Imagine a town that has only 100 privately owned homes. Suppose that every privately owned home cost $100,000 to build. The market is in sync and the market resale value of these homes is also $100,000. Now suppose that the folks in the local government decide that they want to build up the tax base so they announce that from now on if a person builds a new home they’ll give them a tax subsidy with a present value of $10,000.
What effect does that subsidy have on the market value of all of those homes? I expect that it’s obvious to our readers but if you’re a member of the Grand Forks City Council Finance Committee or a reporter for the Grand Forks Herald I’ll have to tell you. The market price of each and every one of those houses will drop to $90,000.
Given that would it make sense to enact such a subsidy plan in order to boost property tax revenue? Of course not. The property tax base on the existing homes would fall from $10 million to $9 million. The new home would only add $90,000 to the property tax base so the new property tax base would be $9,090,000. The city would lose over 9% of their property tax base. If a person would have built new without the tax subsidy the city would also have lost the $10,000 subsidy as well.
So the existing property owners lose $10,000 of value that they have in their homes. Owners of property that isn’t affected by the tax break will see their share of the town’s expenses go up. Renters will pay more in rent to cover the higher property taxes the owners of their buildings have to pay. Everyone’s better off except maybe the people who were going to build new and get the tax subsidy anyway.

**Problem details**
Reproduce the passage on the home-building tax subsidy word for word from "Given that would" to "tax subsidy anyway.".

**Given data**

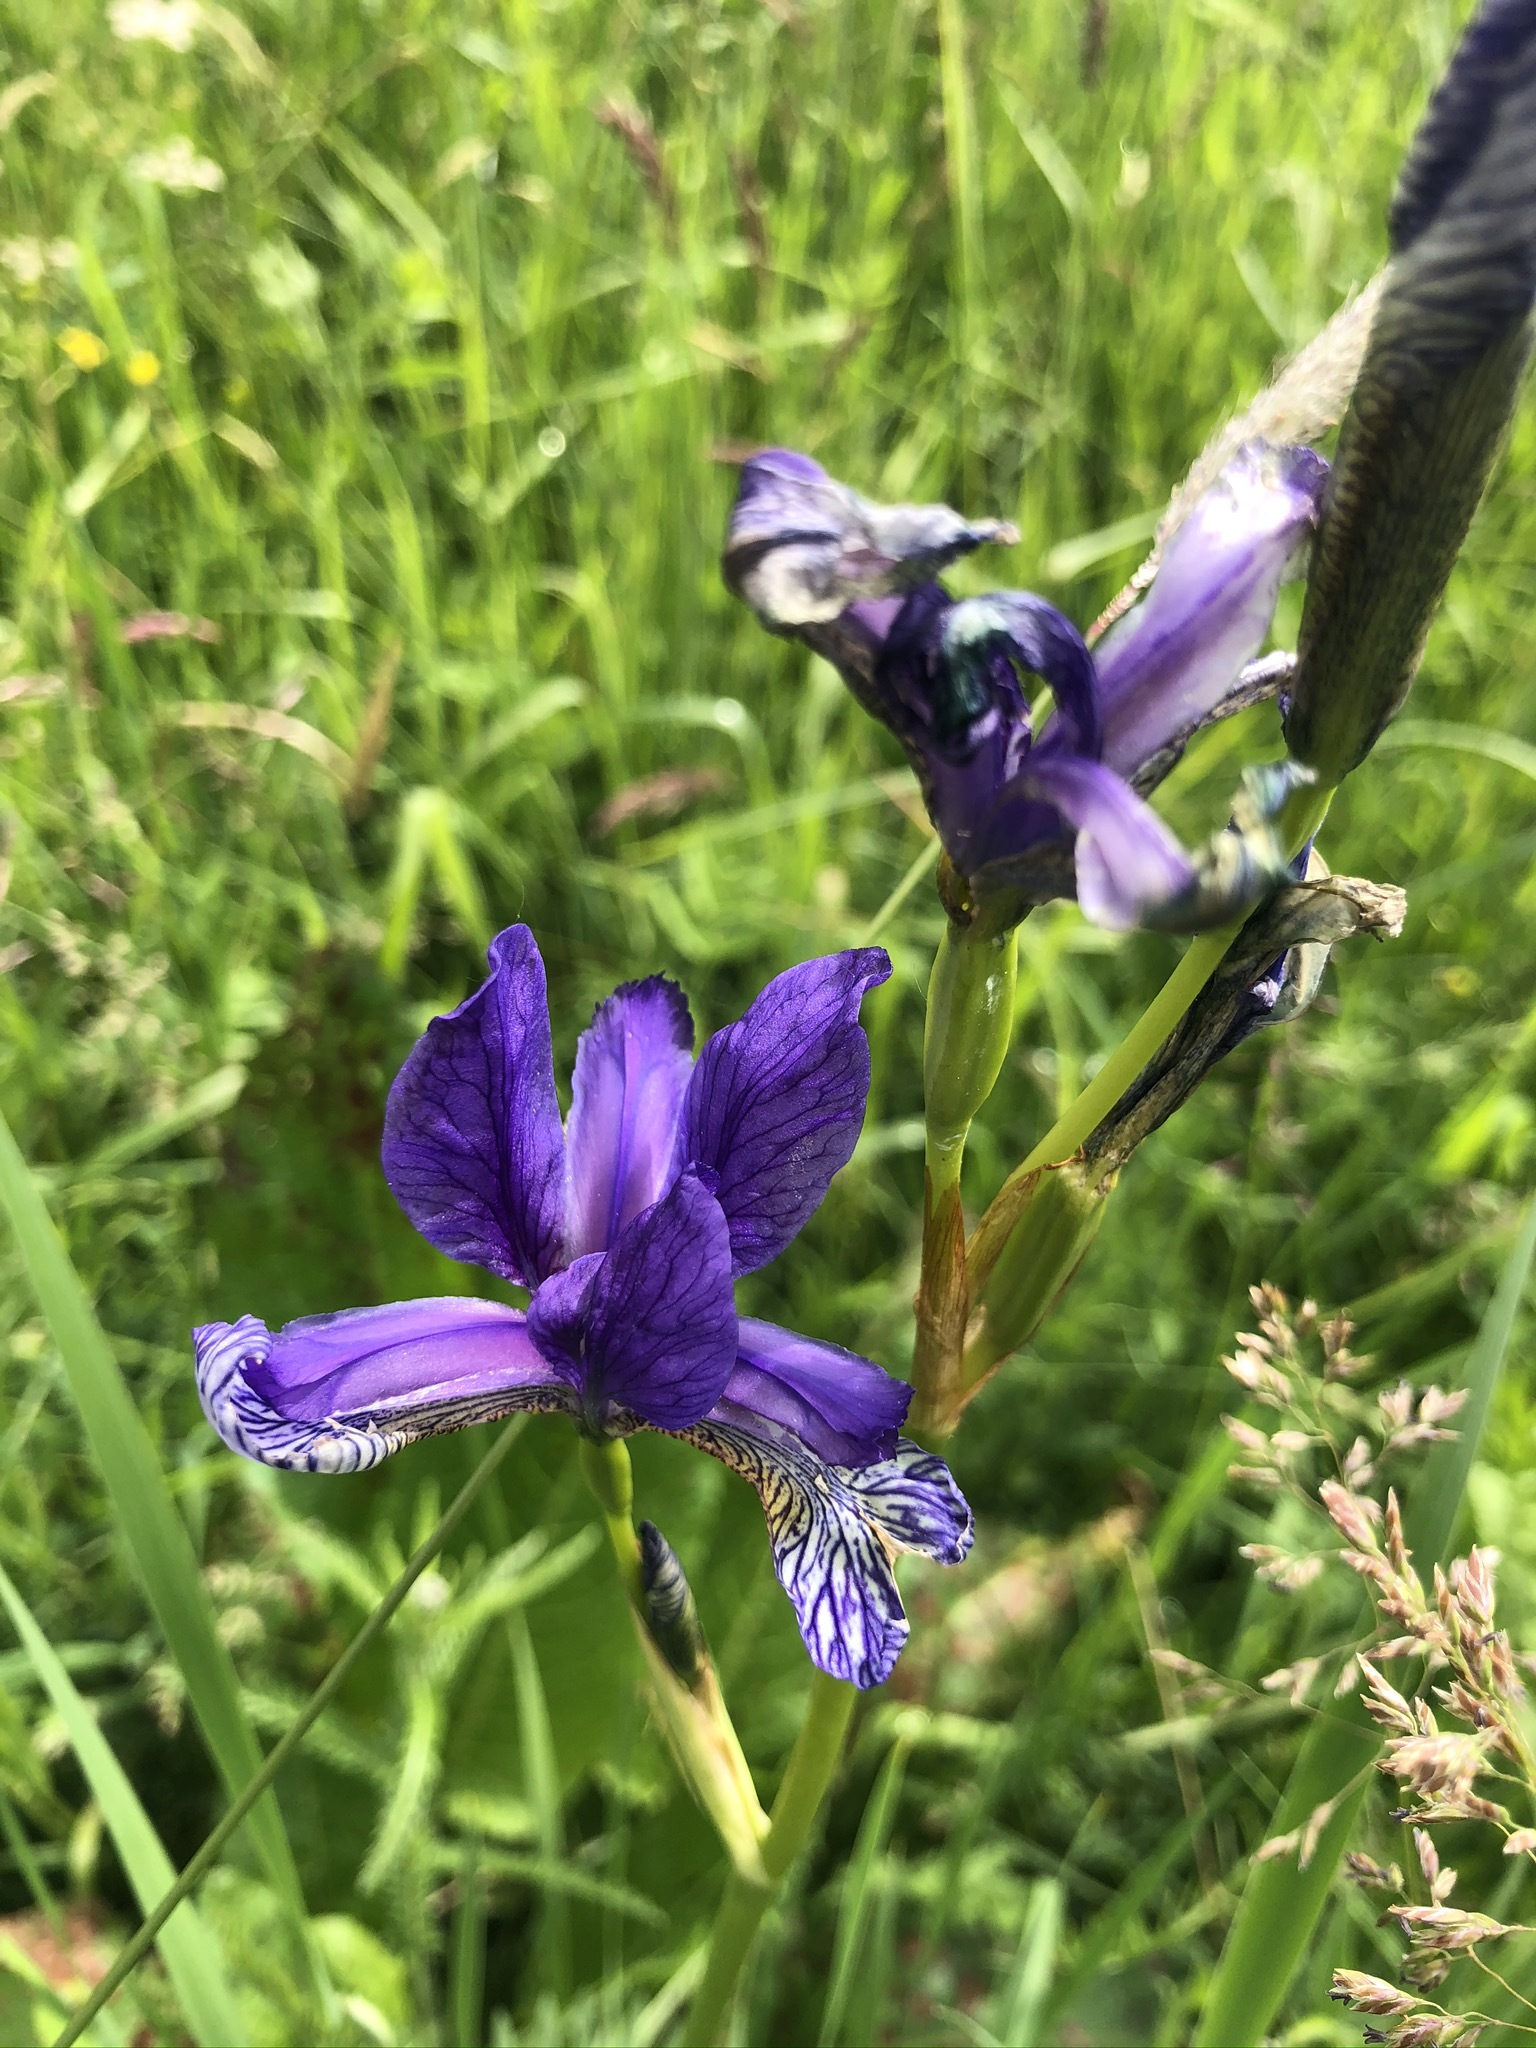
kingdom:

**Written response**
Given that would it make sense to enact such a subsidy plan in order to boost property tax revenue? Of course not. The property tax base on the existing homes would fall from $10 million to $9 million. The new home would only add $90,000 to the property tax base so the new property tax base would be $9,090,000. The city would lose over 9% of their property tax base. If a person would have built new without the tax subsidy the city would also have lost the $10,000 subsidy as well.
So the existing property owners lose $10,000 of value that they have in their homes. Owners of property that isn’t affected by the tax break will see their share of the town’s expenses go up. Renters will pay more in rent to cover the higher property taxes the owners of their buildings have to pay. Everyone’s better off except maybe the people who were going to build new and get the tax subsidy anyway.